When students are taught the history of change on behalf of humanity, specifically the history of Black liberation in the United States, they’re usually taught about individuals and their acts rather than how those individuals worked with others and with institutions to make Black liberation possible.

For example, I learned about Frederick Douglass, John Brown, and Harriet Tubman and their heroic acts. But what I didn’t learn (until taught by a Black professor) was that these individuals knew each other and supported the work of each other. The same is true with Martin Luther King and El-Hajj Malik El-Shabazz (known as Malcolm X).
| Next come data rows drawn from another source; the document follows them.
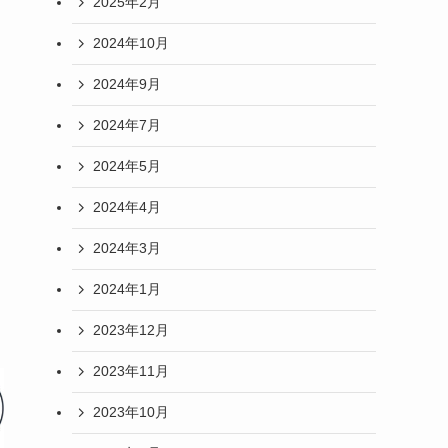
2025年2月
2024年10月
2024年9月
2024年7月
2024年5月
2024年4月
2024年3月
2024年1月
2023年12月
2023年11月
2023年10月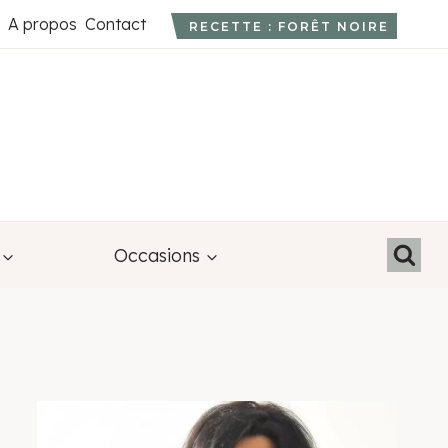
A propos
Contact
RECETTE : FORÊT NOIRE
Occasions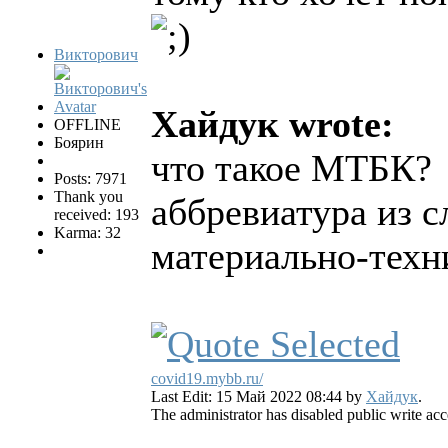
Викторович
Хайдук wrote:
OFFLINE
Боярин
что такое МТБК?
Posts: 7971
Thank you
аббревиатура из с
received: 193
Karma: 32
материально-техн
covid19.mybb.ru/
Last Edit: 15 Май 2022 08:44 by
Хайдук
.
The administrator has disabled public write acc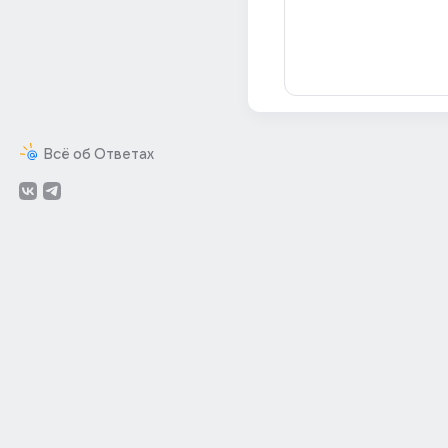
Всё об Ответах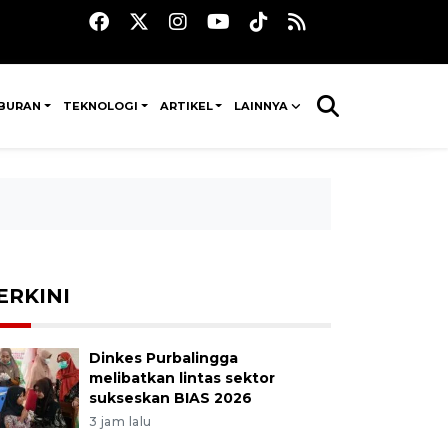
IBURAN
TEKNOLOGI
ARTIKEL
LAINNYA
ERKINI
Dinkes Purbalingga
melibatkan lintas sektor
sukseskan BIAS 2026
3 jam lalu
The philosophies of both men seemed at odds, however, they sought the same outcome for Black people: liberation. El-Shabazz traveled to Selma to communicate to Coretta Scott King that his methods were to caution whites to adhere to the aims of King or be faced with the alternative he represented. In addition to that, both men conversed via letters although only meeting one time.

How we fight this fight is by tapping into the memory of history to be reminded that there is strength in numbers.

We cannot keep fighting the fight for antiracism in isolation from each other. We must stand together, not only in our schools and our districts. We must travel on behalf of each other and Black children. We must put truth on paper and speak with a pen. We must work together and consistently to drown out the noise heard at school board meetings and elsewhere calling for books to be banned and truthtellers in the classroom to be fired.

We must because Black students and all students depend on it. But will we?